New York Law School gives each student a solid foundation in the law—the substantive knowledge and professional skills necessary to represent clients responsibly, effectively, and creatively. We offer students a wealth of intellectual opportunities to engage in the profession through experiences in and out of the classroom. But what distinguishes our law school from most is an emphasis on meeting students’ individual needs. We recognize that students have different professional ambitions that may change during the course of their studies and we offer our students early and individualized attention to help them set their course for professional development.
Evening Division
Our student body is as diverse as New York City. Many are professionals in the middle of successful careers. Our Evening Division allows these students to obtain legal training that complements their professional obligations. It also means that we graduate accomplished professionals who start their legal careers with an unmatched breadth of real world experience.
Aggressive Recruiting
New York Law School reflects the cosmopolitan nature of its urban setting. Our student body represents more than 186 undergraduate schools and 13 foreign institutions. Our location has made us far more successful than most Law Schools at attracting minority students -- 25 percent of the student body are members of minority groups. The average age is 27, and students range from 21 to 67 years old. As a result of this diversity, our students are better prepared to confront the complexity of the modern workplace – a crucial skill particularly in New York -- than graduates of most other law schools.
Our students speak multiple languages fluently, and include police officers and newspaper editors as well as recent college graduates. Many students, especially in the Evening Division, already have established careers and are either preparing to return to those occupations in a new role or are seeking to establish a new profession.
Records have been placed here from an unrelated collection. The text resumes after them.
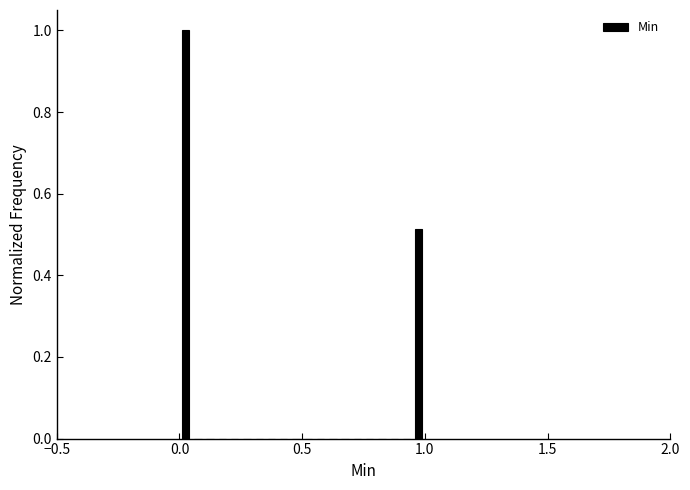

Read against the x-axis, roughly where is the centre of the tallest bar?

0.05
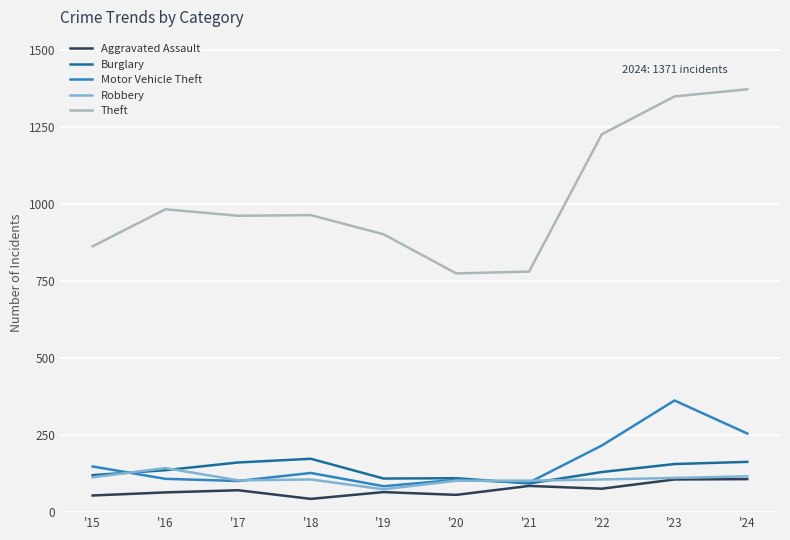

What is the minimum value for Theft?

774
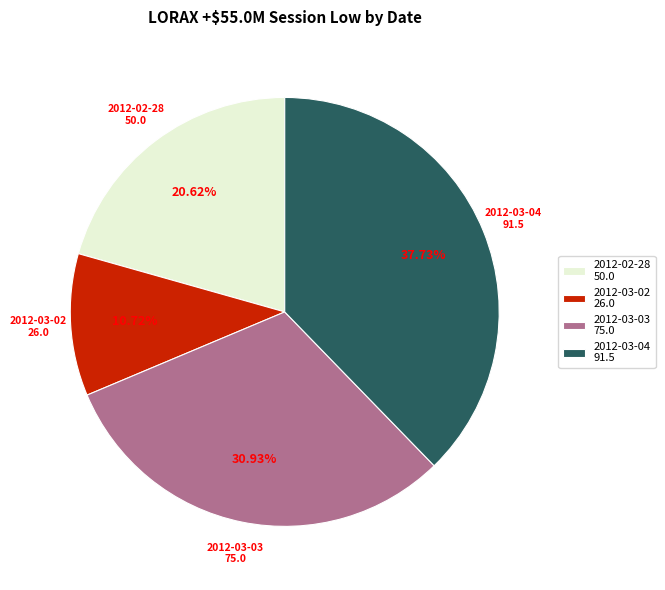

Combined, do 2012-03-04 91.5 and 2012-03-03 75.0 account for over 50%?

Yes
Accomplished, Activist Faculty
As a body, the 55 full time faculty at New York Law School hold 28 advanced degrees (LL.M., Ph.D., S.J.D., and the like), five were Fulbright Scholars, and another 15 held prestigious post-graduate fellowships from Yale, Harvard, Ford Foundation, and the National Endowment for the Humanities among others. Many entered teaching after successful careers as practitioners in major firms, corporations, labor unions, and in government service. They have collectively authored more than 100 books and hundreds of articles in prominent scholarly law reviews and journals. Their works range from path breaking legal history to up-to-the-minute advocacy of reshaping governmental powers, from international law to the law of New York State, and from legal practice to legal philosophy. NYLS faculty-sponsored symposia and conferences attract participants from around the world and from the highest echelons of the legal profession and public office.
Through their scholarship, research, and advocacy, members of the faculty are engaged in some of society’s most pressing concerns. In the area of economic and social justice here in the United States, they develop programs on economic literacy; advocate for civil liberties; testify before congressional committees; and are sought after by the media for their expertise. In the international arena, members of the faculty have a longstanding engagement with the development of constitutional democracy around the world, from South Africa to Latin America to Eastern Europe and elsewhere, and at the same time a strong focus on issues of private international law, such as the critical developments in the World Trade Organization.